Microsoft explained how AI systems have forced Bing search indexing to evolve. They point to a recent webinar about optimizing your content “in the era of AI”.
The Beehiiv MCP (Model Context Protocol) lets you connect to your AI platform of choice. It is now available for free accounts. It lets you analyze your subscriber data, content archive, surveys, polls, podcasts, audience and other data. Suggested starting prompt: "Audit my beehiiv account and tell me the single biggest thing I'm not doing that could help me grow my audience." How to connect the MCP. It’s optimized for Claude (Anthropic developed the protocol). It appears that MCP connectors are only available in Gemini for developers and enterprise customers.
Beehiiv has updated hosted podcast pages to include broad distribution (Apple, Spotify, etc), episode pages, full transcripts, playlist of recent episodes, video embeds and more.
Tools
Snapseed, Google’s “pro” photo editing app, is rolling out a major Android update. It includes the Snapseed Camera, which can be used for “film looks” and custom styles, a redesigned Home tab, non-destructive and batch editing, new editing tools and faster editing overall. This redesign was available to iOS devices in February. Get Snapseed for Android.
If you use Amazon Photos it’s been redesigned to shift the focus from storage to discovery. Your Home page now has curated collections of photos (like trips or people) and you can search using natural language.
Skills is a new AI feature in Chrome that makes it easier to repeat tasks when you open new web pages or documents. Save your most effective prompts and run them with a single prompt. This is currently only available for Google Workspace Business, Enterprise and Education accounts.
Help Me Write in Gmail can now better contextualize using Google Drive and Gmail content. It will also try to match your usual tone and style. For personal Google Accounts this is available with a Google AI Plus, Pro or Ultra subscription. It’s also available for Google Workspace.
Instagram is testing allowing creators “who often create with AI” to label themselves as an “AI creator”. The label appears on the profile and alongside content. Will any of the accounts that post AI-generated images that they pretend are real photos use this? I’m guessing not.
Supposedly there was a major purge of bot followers on Instagram, with some celebrity accounts losing literally millions of followers. Most reports from normal accounts noted a drop of less than 5%.
Finally (yay!), Threads DMs are available on desktop.
Threads has new music stickers that add a nice music player to your post.
Threads is also testing animated mini stickers in posts. The announcement used animated letters ransom note-style (click to see), which are pretty visually exhausting.

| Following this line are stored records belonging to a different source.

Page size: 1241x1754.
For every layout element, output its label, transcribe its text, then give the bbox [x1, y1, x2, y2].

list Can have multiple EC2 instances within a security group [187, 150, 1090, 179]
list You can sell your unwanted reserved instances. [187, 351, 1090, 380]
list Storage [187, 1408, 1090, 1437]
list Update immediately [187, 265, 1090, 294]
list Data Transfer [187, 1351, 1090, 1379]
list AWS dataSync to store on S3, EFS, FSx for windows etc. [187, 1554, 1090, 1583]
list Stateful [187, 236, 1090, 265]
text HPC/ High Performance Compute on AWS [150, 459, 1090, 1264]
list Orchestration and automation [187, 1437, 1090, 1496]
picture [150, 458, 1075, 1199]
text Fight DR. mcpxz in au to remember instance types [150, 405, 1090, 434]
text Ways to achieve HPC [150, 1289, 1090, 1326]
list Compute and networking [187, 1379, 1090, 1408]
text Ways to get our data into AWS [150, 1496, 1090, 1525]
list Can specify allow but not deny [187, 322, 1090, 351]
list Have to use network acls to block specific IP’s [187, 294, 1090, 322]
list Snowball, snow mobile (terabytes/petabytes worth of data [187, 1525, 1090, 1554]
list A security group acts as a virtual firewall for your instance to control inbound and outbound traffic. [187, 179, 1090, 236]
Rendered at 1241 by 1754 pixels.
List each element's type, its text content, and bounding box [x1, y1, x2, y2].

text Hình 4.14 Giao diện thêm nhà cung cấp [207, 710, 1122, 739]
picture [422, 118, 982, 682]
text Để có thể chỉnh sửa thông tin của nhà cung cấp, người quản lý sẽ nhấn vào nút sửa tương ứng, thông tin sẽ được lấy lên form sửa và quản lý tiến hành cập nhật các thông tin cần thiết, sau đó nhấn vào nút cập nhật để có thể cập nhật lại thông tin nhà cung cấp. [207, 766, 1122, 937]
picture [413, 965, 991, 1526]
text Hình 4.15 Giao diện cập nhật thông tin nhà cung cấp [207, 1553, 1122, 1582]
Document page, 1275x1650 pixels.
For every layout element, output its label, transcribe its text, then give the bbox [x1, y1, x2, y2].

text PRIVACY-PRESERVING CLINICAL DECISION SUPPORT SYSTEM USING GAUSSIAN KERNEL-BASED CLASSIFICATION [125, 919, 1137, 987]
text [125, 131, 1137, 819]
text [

Meta is going to use automated AI systems to detect underage (under 13) teens. It will use both visual clues and age estimation (but not facial recognition), and contextual clues like posts about school or birthdays. Why? Because teens and kids often don’t provide an accurate birthdate.
Bluesky now lets you launch Germ’s end-to-end encrypted messaging from Bluesky profiles. Germ runs on the same AT Protocol as Bluesky.
Acorn is a new online community platform built on the AT Protocol used by Bluesky. It was developed by Blacksky. Communities can create follow Starter Packs, set moderation policies, and users can build feeds for announcements and other content.
What’s Bugging Me
Sometimes YouTube’s systems for flagging inauthentic content are going to get it wrong. But it also seems like the appeal system isn’t working. This story about animator Nathan Little’s demonetization is a case in point.
Interesting Reading
Charlie Warzel @ The Atlantic: How Short-Form Clips Took Over the Internet
Another old time search engine is gone. Ask.com, formerly Ask Jeeves, shut down on May 1st. It launched in 1997, a year before Google. Google’s Danny Sullivan reviewed the site in 1998, explaining how you could use it to “ask questions to give you answers” (it wasn’t AI, it was people!).